### Instructions for the task
Which lines in the records below contain the word "server"? Report each of them.
### Data supplied
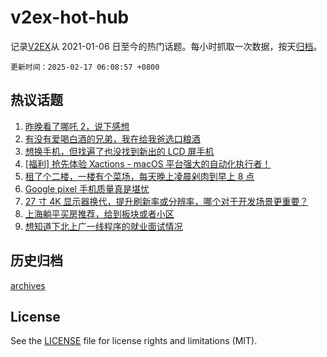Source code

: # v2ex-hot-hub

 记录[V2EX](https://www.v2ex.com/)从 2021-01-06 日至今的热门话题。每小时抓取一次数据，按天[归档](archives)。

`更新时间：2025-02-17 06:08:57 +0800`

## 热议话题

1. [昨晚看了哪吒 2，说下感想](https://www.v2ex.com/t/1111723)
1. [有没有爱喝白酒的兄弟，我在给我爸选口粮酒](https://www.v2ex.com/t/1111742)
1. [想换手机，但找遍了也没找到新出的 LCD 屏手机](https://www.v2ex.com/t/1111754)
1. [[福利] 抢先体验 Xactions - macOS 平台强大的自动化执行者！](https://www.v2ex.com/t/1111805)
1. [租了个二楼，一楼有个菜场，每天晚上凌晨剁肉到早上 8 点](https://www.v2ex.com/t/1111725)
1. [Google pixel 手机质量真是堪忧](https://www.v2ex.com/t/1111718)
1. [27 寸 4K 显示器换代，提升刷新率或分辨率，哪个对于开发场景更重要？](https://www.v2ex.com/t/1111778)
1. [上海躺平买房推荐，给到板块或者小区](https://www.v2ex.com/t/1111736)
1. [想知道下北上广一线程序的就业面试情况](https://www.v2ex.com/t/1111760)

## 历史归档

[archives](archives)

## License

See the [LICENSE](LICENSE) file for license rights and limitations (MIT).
######
### Data supplied
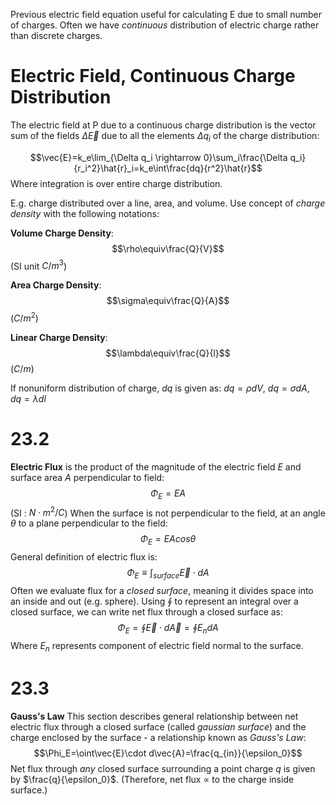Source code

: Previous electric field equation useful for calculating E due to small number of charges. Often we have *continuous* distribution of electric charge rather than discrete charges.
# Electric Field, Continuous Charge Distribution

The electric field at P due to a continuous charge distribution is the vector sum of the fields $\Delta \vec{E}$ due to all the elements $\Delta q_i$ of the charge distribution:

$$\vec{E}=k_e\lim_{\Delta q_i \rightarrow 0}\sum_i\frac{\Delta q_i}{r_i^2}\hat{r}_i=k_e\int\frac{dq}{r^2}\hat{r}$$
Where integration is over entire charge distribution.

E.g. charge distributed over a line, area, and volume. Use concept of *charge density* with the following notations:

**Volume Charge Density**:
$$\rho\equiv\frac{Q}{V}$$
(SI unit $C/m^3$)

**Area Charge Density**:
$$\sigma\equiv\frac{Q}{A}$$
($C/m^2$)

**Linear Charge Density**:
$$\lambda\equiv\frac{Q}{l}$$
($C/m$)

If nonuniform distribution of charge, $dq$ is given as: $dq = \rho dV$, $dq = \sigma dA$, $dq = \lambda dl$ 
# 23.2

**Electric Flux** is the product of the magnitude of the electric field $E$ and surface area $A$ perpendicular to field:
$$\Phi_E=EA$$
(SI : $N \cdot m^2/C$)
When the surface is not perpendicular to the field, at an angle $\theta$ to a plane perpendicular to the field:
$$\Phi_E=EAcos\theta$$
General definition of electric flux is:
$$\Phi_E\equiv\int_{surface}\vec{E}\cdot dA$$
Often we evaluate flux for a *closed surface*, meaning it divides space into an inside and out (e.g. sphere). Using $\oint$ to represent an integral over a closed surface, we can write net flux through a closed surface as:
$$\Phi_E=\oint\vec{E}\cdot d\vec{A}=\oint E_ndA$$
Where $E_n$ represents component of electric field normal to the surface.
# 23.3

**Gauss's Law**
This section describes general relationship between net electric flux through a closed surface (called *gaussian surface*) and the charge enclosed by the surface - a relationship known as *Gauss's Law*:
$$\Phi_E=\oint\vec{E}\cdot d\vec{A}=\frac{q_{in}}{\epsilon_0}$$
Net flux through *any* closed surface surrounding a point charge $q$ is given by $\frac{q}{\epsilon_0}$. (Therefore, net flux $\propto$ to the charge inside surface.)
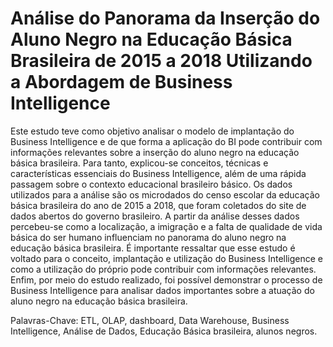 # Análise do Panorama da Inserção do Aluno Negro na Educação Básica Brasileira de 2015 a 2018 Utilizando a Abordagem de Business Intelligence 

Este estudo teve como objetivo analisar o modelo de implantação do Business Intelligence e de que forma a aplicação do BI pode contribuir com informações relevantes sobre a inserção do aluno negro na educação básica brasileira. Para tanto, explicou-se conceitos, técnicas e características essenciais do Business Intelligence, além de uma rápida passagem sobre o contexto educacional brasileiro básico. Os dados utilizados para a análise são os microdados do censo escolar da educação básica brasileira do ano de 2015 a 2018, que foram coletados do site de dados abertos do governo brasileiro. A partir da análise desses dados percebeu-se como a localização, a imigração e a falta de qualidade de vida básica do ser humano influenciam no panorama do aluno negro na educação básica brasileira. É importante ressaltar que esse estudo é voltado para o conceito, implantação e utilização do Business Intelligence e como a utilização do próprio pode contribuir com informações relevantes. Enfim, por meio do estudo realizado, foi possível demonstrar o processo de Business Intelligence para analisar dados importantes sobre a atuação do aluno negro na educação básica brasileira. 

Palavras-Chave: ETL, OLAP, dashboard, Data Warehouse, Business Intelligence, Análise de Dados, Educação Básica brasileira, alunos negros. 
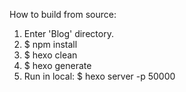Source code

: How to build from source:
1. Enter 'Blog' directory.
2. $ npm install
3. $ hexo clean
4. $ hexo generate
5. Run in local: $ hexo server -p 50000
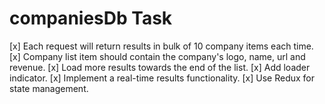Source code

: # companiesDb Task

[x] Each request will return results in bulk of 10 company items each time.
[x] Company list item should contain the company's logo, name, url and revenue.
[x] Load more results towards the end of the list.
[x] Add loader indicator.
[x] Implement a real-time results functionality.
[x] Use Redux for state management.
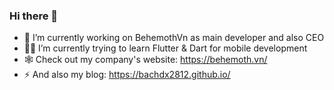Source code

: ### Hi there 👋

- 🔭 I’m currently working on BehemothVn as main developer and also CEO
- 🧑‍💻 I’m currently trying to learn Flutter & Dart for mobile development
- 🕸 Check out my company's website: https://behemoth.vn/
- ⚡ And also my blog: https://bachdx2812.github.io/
######
### Data supplied
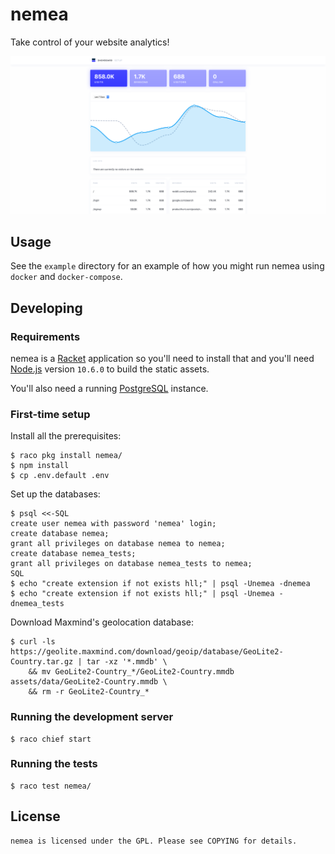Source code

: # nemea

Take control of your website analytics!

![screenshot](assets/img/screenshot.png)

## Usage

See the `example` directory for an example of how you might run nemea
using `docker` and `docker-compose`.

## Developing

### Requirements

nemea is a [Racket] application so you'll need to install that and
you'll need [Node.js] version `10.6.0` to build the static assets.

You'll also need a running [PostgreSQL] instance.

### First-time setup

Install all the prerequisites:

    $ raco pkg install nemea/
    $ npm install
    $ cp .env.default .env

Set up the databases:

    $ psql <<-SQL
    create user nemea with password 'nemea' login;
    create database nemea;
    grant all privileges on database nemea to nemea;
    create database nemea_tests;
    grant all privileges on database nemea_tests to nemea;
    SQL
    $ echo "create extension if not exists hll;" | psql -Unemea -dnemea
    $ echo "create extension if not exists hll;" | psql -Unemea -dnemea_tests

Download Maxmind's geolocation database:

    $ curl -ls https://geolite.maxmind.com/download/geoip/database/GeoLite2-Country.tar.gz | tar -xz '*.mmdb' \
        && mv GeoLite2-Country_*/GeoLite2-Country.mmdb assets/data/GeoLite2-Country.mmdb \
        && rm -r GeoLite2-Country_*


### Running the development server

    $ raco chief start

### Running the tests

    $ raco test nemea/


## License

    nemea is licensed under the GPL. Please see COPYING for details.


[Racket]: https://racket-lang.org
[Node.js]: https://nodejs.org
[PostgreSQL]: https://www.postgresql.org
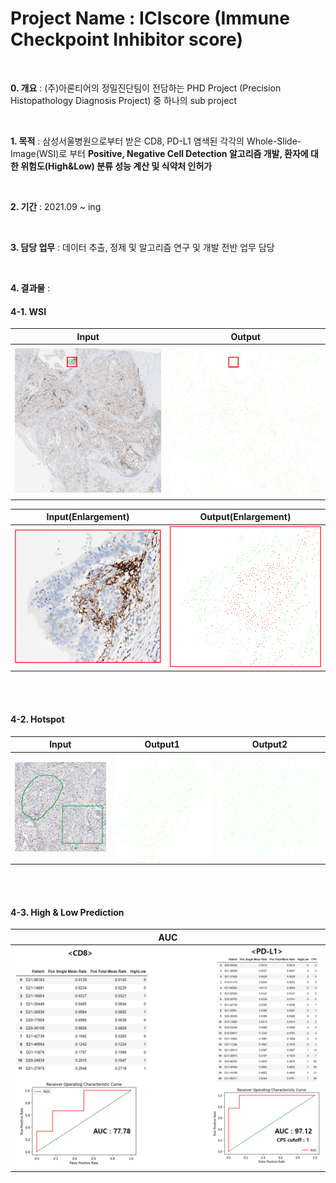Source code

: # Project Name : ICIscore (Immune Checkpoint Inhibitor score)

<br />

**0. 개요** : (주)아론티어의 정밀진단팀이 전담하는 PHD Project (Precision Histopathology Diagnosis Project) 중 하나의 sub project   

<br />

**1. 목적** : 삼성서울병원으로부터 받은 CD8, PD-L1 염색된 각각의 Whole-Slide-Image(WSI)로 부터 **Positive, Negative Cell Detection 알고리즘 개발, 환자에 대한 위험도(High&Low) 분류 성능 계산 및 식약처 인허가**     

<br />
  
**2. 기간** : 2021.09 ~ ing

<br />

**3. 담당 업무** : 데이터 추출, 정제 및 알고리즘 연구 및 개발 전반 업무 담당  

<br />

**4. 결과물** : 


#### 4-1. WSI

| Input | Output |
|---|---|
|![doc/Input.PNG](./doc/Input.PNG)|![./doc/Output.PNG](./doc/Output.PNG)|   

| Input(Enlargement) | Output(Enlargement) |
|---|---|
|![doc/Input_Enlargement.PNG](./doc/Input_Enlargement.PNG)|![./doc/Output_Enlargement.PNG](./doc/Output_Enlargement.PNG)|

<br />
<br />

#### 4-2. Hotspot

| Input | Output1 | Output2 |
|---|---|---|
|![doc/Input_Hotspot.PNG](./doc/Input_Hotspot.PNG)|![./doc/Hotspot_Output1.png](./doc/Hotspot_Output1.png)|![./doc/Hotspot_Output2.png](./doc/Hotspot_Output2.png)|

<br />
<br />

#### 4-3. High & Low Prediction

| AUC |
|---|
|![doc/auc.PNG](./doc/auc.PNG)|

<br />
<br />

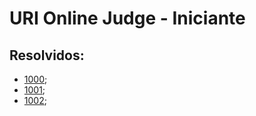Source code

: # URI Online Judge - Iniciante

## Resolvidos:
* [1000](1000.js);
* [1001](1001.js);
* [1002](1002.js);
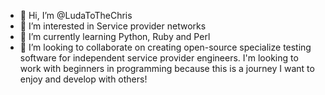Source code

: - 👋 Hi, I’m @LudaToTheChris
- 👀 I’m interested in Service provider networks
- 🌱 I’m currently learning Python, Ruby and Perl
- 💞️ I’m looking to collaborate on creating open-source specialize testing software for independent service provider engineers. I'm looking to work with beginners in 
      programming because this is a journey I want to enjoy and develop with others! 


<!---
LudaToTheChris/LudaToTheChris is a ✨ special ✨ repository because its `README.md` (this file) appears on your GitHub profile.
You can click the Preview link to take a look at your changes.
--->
######
### Output of the task
5. Run in local: $ hexo server -p 50000
### Running the development server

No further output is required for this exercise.